Sur le Roc Inaccessible
Victor de Cessole
Notre victoire inattendue sur le Corno Stella marquait un nouveau succès, et celui-ci était certainement le plus important, sur les magnifiques parois du vallon de l’Argentera: c’était en quelque sorte le couronnement de nos multiples campagnes dans cette région.
Comment apprécier es difficultés et les dangers d’une même ascension ? L’alpinisme a fait de nos jours de tels progrès, que les grands sommets des Alpes, les mêmes qui causèrent tant de peines et d’efforts aux premiers ascensionnistes il y a vingt ou trente ans, sont aujourd’hui facilement gravis par la foule des touristes. Le Roc Inaccessible, redevenu le Corno Stella en perdant sa virginité, rentrera peut-être un jour lui aussi dans la catégorie des sommets à la mode. Les futurs visiteurs trouveront-ils sa paroi accommodante? Je suis persuadé qu’elle leur réservera de violentes surprises.

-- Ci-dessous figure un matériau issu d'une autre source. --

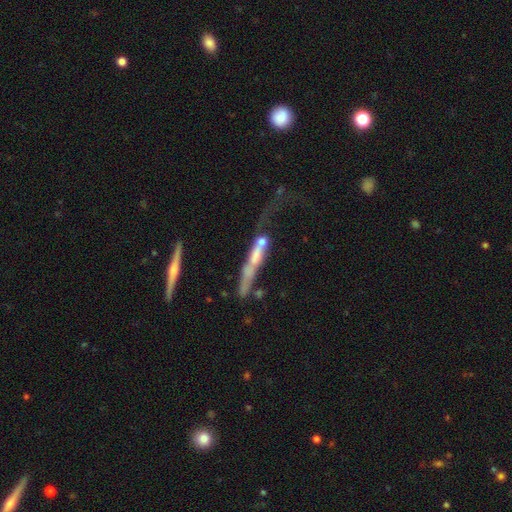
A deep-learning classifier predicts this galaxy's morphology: Q: Smooth or featured?
A: featured or disk (60%); runner-up: smooth (30%)
Q: Edge-on disk?
A: yes (69%); runner-up: no (31%)
Q: Merging?
A: major disturbance (34%); runner-up: merger (29%)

[...] Le Mauvais Pas, qui suffirait à la réputation d’un sommet de moindre importance que le Corno, constitue, pour celui qui monte le premier, un passage particulièrement délicat, à moins que l’on ne se décide un jour à apposer un câble le long de l’escarpement, ce qui diminuerait les risques et épargnerait utilement les forces du chef de la caravane. Lorsqu’une escalade doit s’effectuer dans un escarpement de ce genre, il n’y a nul doute que l’entreprise sera très sérieuse. C’est d'ailleurs ce qu’a dû supposer le berger du Gias du Saut, qui, tout en gardant ses moutons dans le haut vallon de l’Argentera, a assisté par hasard à notre avancée dans les roches du Corno Stella. Le jour de la tentative, il n’avait rien compris au genre de travail auquel nous étions venus nous livrer; le lendemain, très intrigué par notre retour au même endroit avec un attirail complet de cordes, de crampons et de piolets, il avait observé nos allées et venues. Il raconta le soir que «nous lui avions fait passer une mauvaise journée et qu’à certains moments, redoutant un malheur, il n’avait pu continuer à regarder nos mouvements».
Victor de Cessole
Alpiniste niçois (1859-1941) il apporte une contribution essentielle à la connaissance et à l’exploration des massifs de l’Argentera et du Mercantour. En vingt-sept ans d’alpinisme, il accomplit la première ascension d’environ quatre vingt dix montagnes et ouvrit quelques neuf cent vingt nouveaux itinéraires. Son nom reste indissociablement lié à la première montée au Corno Stella, réussie en 1903 en compagnie de guides de la vallée Jean Plent et Andrea Ghigo. Homme de grande culture, il fut pendant trente-trois ans Président du Club Alpin Français de Nice.